*What you have to do*
Please continue the singles review column below from its last sentence, in the same voice.

*Text excerpt*
Single of the Week!
Dirty Projectors - ‘As I Went Out Went Out One Morning’ (Domino)
In the very wonderful Election, teenage girl-mistake Tracy Flick is possessed of the sort of terrifying, out-of-my-way ambition I remember almost fondly from my days in telly. And even though Reese Witherspoon does a fine job of pointing her pointy features into the air and business of other people, the filmmakers choose to demonstrate her careerist mania by using war-cry noises. And they just happen to sound exactly like the ladyvocals on ‘As I Went Out One Morning’. EHHHHHHHHHHHHH, is what the women of Dirty Projectors are singing, simultaneously discordant and harmonious, EHHHHHHHHHHHH, and it is a fine noise, as odd and as troubling a sound as people with more determination than EHHHHHHHHHH talent. Really, seriously though now, you watch out for these uckfers, they are poison.
Panda Bear - ‘Last Night At The Jetty’ (7” only, on FatCat)
Because Panda Bear is incapable of penning a song I will not fall hopelessly, irrationally in love with, I hardly need tell you this is more of his wonderful same. It has harmonies that go exactly where you (I) want them to, enough hooks for a thousand housekeys and - in amongst all the pretty – the pondering of lost nights where things nearly happened but didn’t. Oh man, I hate those nights.

*Provided material*
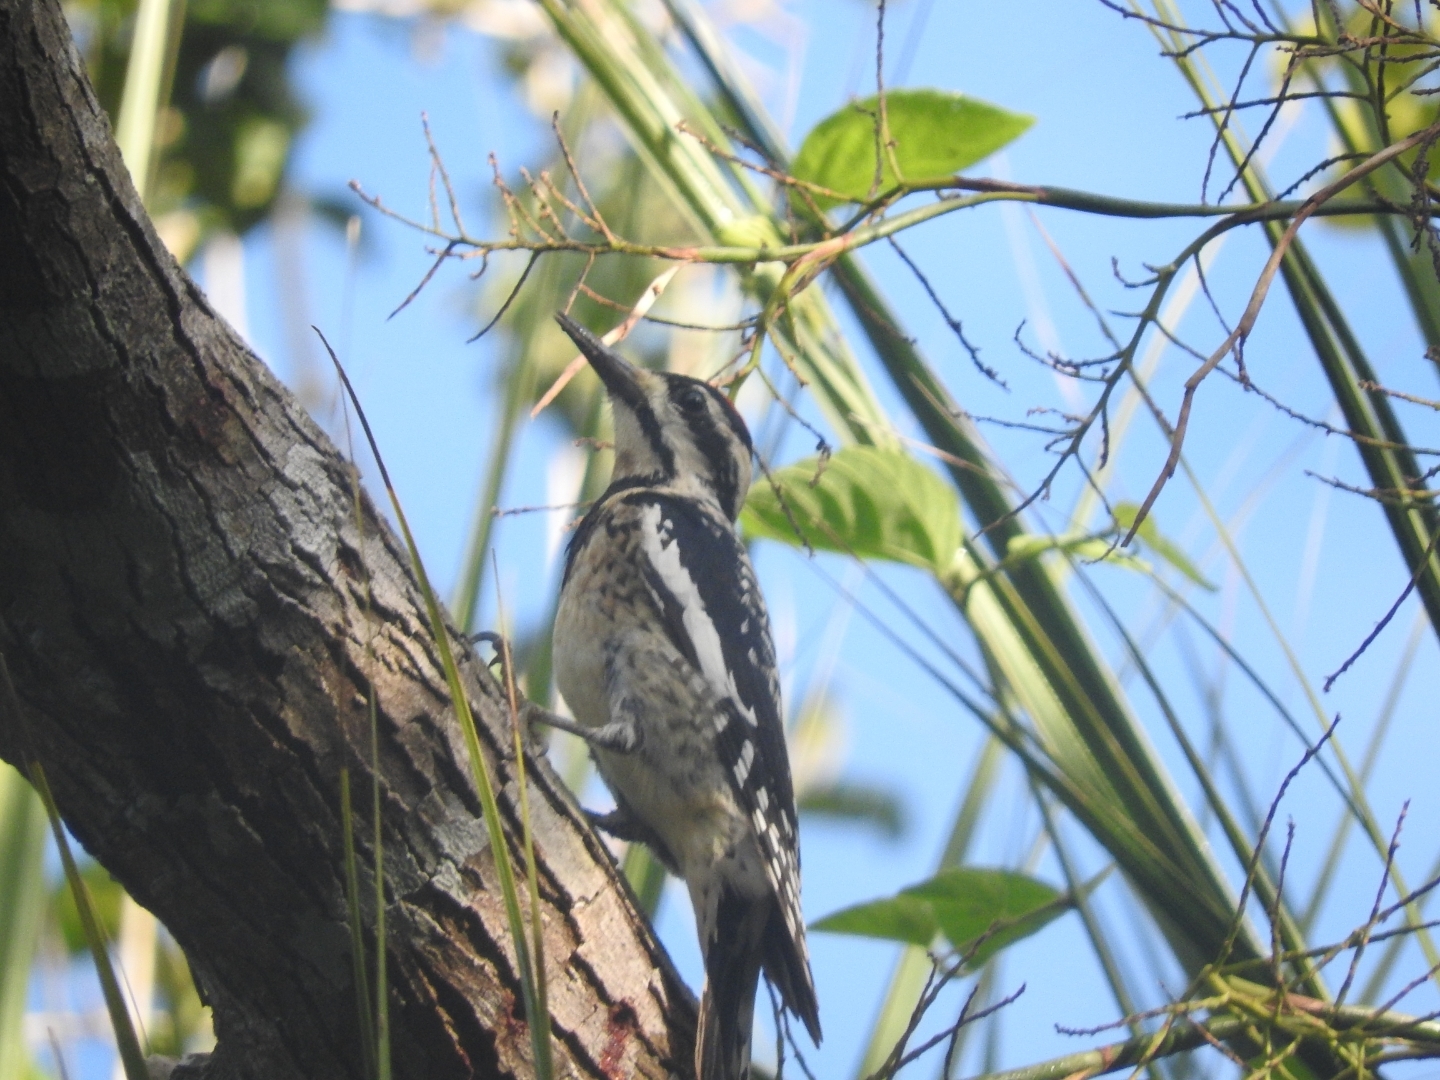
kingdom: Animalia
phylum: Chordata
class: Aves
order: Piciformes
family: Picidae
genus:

*Response for this exercise*
Avey Tare - ‘Lucky 1’ (Paw Tracks)
Should you find yourself rather more inclined towards the skills of Avey you are in luck, because he has one out too. And you DO have to choose one or the other, because it IS a competition, we have to pointlessly compare them. Because I am a professional objective arbiter of things, of course, I find this easy; I should never put my own, fulsome prejudii into my reviews. I simply put on my best Team Tare t-shirt and in a brilliantly - dare I say it, coruscating fashion - assess his sound (or sounds), well aware that it is harder for you, because you are not an expert. In the end, I found that ‘Lucky 1’ came up as sunny as eggs. Because one, it has nicely grating repetitive bleeps that encircle and dizzy the vocals, and two, it has the air of the watercolour wash about it; layers upon layers and all of them vaguely transparent so nothing gets lost. I don’t know what it’s about, but I’m presuming either a) existential dread, b) Aeschylus and the Contestation of Authority or c) the Woman Problem.
The Knife, Mt. Sims & Planningtorock - ‘Seeds’ (Brille)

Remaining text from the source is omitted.